◆ 抜粋文
= = = = = = =
5月30日 衆院内閣委員会・原子力委員会設置法の一部を改正する法律案審議
松田まなぶの質問のポイント 答弁者:山本一太・科学技術政策担当内閣府特命担当大臣、政府参考人(倉持隆雄・内閣府政策統括官)


1.世界の原発の安全性と原発再稼働
・3/11で日本は特別な使命を帯びた国に。課題先進国といわれる日本は日本型ソリューションを世界に提示する国。日本新秩序→新たな世界新秩序へ。循環型、地球との共生型。
・フクシマを起こした国としての国際的責務もある。
・新エネルギー体系について人類的使命。再生可能エネルギー…基本。
・もう一つ、原発から「逃げ」の姿勢は許されない。日本が原発をやめるだけでは無責任。
・なぜなら、地球の人口は爆発。エネルギー不足深刻化。世界中が原発を新設する動きを日本の力で止めることは不可能。これが現実。⇒向き合う責任。
= = = = = = =
◆ 抽出データ
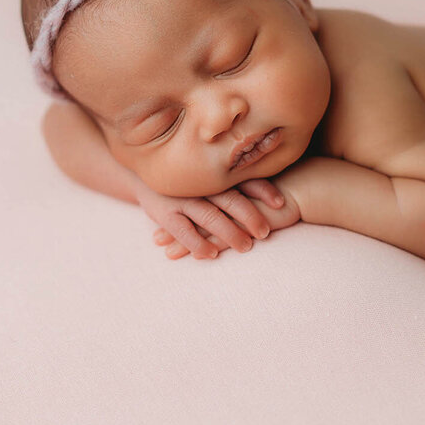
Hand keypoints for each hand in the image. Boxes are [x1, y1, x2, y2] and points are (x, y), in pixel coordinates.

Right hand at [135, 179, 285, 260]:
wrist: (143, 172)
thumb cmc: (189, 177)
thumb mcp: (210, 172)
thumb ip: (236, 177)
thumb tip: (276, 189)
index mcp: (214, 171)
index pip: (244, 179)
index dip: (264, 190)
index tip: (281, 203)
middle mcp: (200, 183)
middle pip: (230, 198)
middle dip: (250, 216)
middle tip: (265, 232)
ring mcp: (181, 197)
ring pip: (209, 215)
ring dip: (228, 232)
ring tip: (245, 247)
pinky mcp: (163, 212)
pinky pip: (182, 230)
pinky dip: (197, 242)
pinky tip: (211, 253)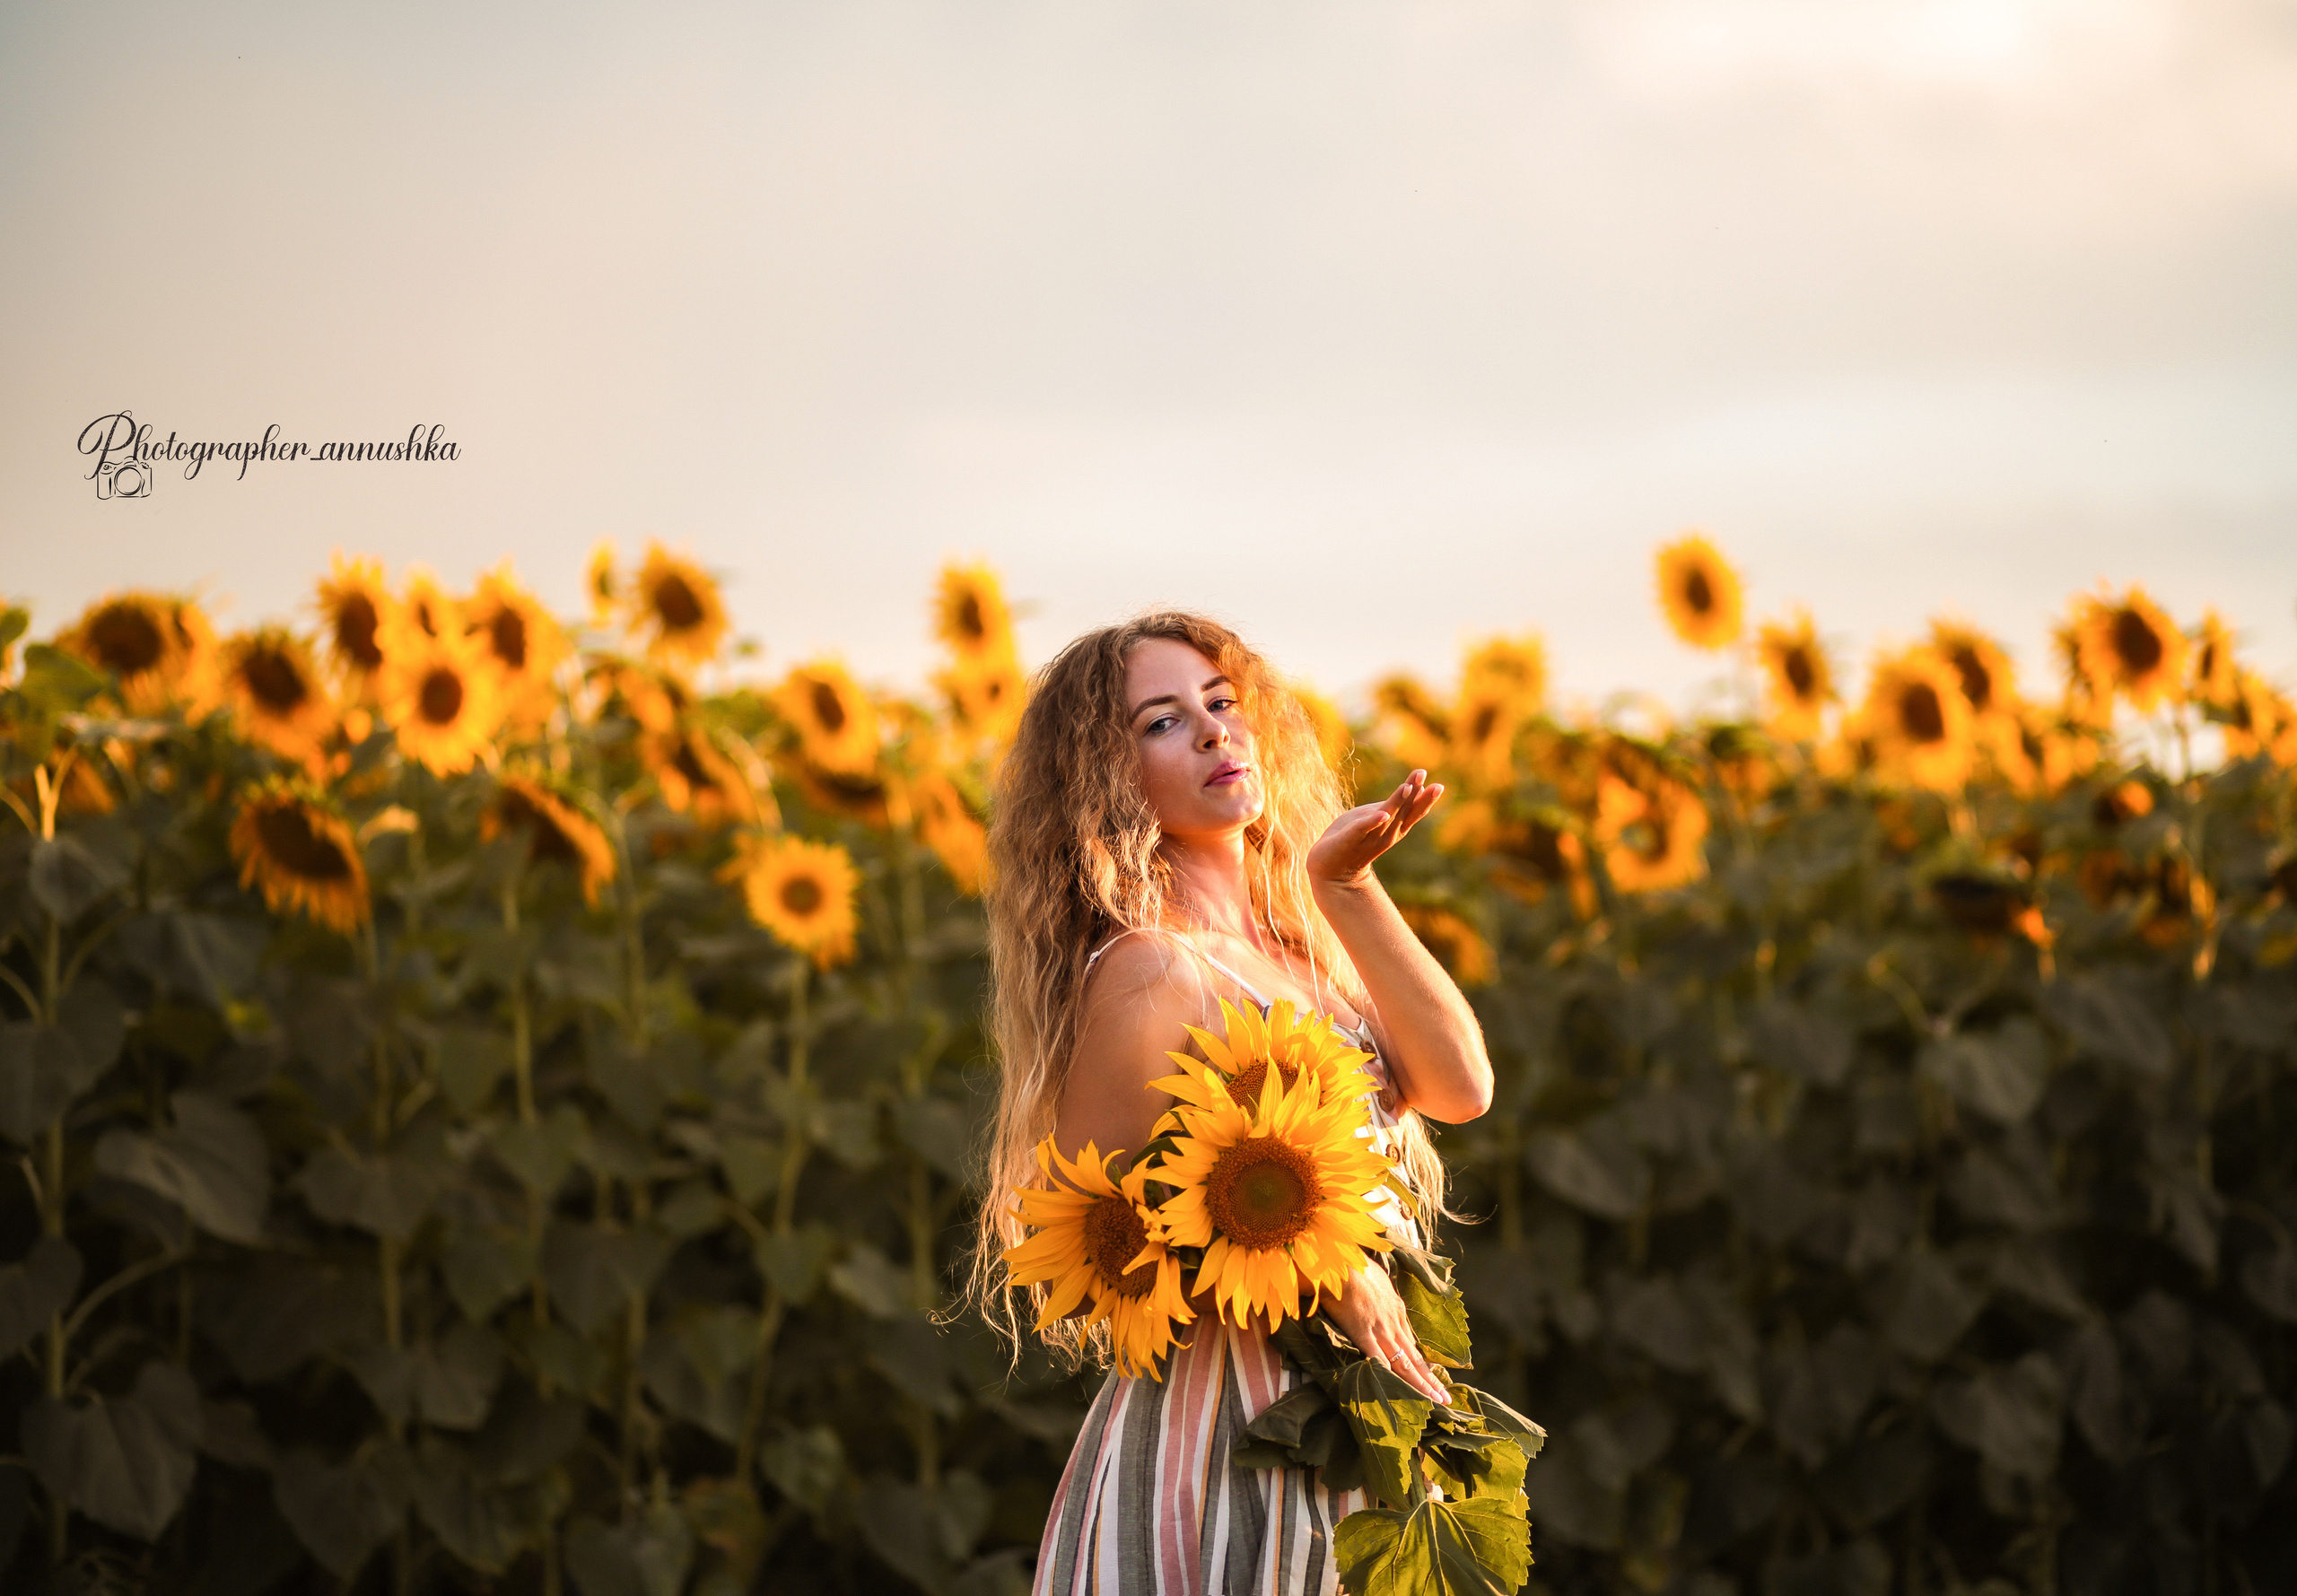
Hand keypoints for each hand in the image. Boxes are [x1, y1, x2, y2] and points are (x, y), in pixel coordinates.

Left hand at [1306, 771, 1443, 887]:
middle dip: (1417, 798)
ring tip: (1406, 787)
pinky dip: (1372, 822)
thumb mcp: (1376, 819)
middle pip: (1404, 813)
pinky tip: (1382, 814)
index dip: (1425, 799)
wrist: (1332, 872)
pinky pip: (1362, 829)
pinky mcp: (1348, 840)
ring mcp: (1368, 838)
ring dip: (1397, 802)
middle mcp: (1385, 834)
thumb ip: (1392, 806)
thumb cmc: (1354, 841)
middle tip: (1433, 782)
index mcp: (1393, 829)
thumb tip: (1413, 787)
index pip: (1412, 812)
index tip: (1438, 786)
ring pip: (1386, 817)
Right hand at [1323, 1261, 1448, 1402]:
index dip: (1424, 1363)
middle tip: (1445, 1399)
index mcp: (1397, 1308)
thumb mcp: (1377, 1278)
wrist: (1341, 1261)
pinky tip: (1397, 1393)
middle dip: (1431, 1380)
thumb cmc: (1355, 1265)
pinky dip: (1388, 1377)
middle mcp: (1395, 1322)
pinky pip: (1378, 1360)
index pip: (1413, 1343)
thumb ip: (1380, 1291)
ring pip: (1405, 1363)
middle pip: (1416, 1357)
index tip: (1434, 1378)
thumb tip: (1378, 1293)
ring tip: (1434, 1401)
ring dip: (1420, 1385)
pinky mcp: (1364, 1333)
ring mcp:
= = = = = = =
◆ 作業内容
原発の安全性と再稼働をめぐる質問要旨のうち、「5月30日 衆院内閣委員会・原子力委員会設置法の一部を改正する法律案審議」で始まり「へ。循環型、地球との共生型。」で終わる部分を、一字一句違えずに書き写すこと。

◆ 以下回答
5月30日 衆院内閣委員会・原子力委員会設置法の一部を改正する法律案審議
松田まなぶの質問のポイント 答弁者:山本一太・科学技術政策担当内閣府特命担当大臣、政府参考人(倉持隆雄・内閣府政策統括官)


1.世界の原発の安全性と原発再稼働
・3/11で日本は特別な使命を帯びた国に。課題先進国といわれる日本は日本型ソリューションを世界に提示する国。日本新秩序→新たな世界新秩序へ。循環型、地球との共生型。